Herwig Wolfram suspects that the name Cannabas is a corruption of the name Cannabaudes, so that it sounds like cannabis ( hemp ).

literature

Remarks

  1. CIL XII, 5549 ; Inscriptiones Latinae selectae 8925.
  2. Andreas Goltz: The peoples on the middle and north-eastern border of the empire. In: Klaus-Peter Johne (Ed.): The time of the soldiers' emperors. Berlin 2008, here p. 461; Alaric Watson: Aurelian and the Third Century. London / New York 1998, pp. 54f .; Herwig Wolfram: The Goths. 3rd edition Munich 1990, p. 106; Herwig Wolfram: The Goths and their history. 2nd edition Munich 2005, p. 34.
  3. Thomas S. Burns: A History of the Ostrogoths. Bloomington 1984, p. 31; Peter J. Heather: The Goths. Oxford et al. a. 1996, p. 44.
  4. Historia Augusta , vita Aureliani 22, 2.
  5. ^ Edmund Groag: Domitius [36] Aurelian. In: Paulys Realencyclopadie der classischen Antiquity Science (RE).
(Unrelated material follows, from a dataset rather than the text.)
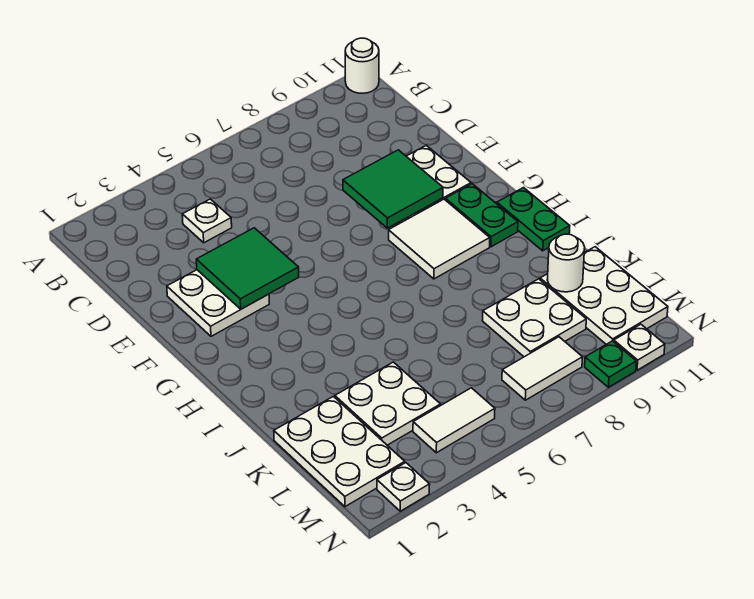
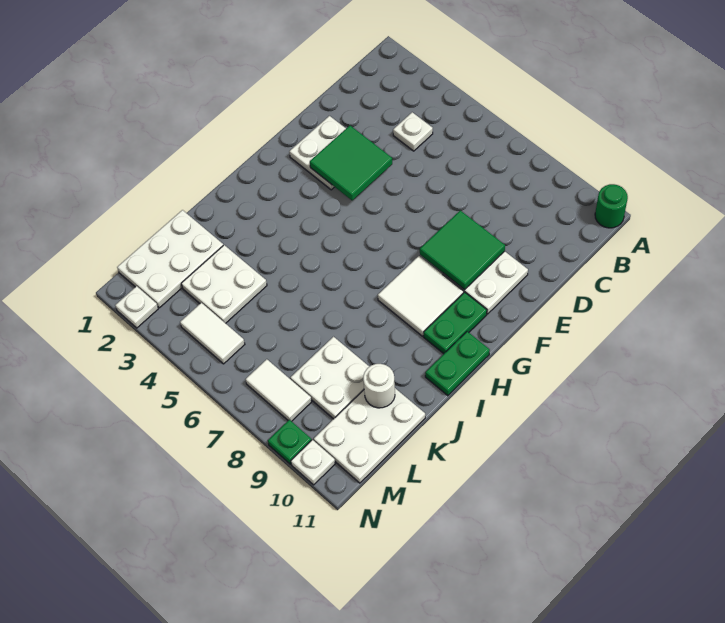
white 1x1 round brick [345,38,379,93] -> green 1x1 round brick [595,184,628,228]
Volume V, 1, Stuttgart 1903, Sp. 1347-1419, here Sp. 1378; Herwig Wolfram: The Goths. 3rd edition Munich 1990, p. 46; Herwig Wolfram: Kniva. In: Reallexikon der Germanischen Altertumskunde. Vol. 17 (2001), p. 36.
  6. Timothy D. Barnes: The Sources of the Historia Augusta. Brussels 1978, p. 70.
  7. Herwig Wolfram: The Goths. 3rd edition Munich 1990, p. 394; Herwig Wolfram: Gothic studies. Munich 2005, p. 108.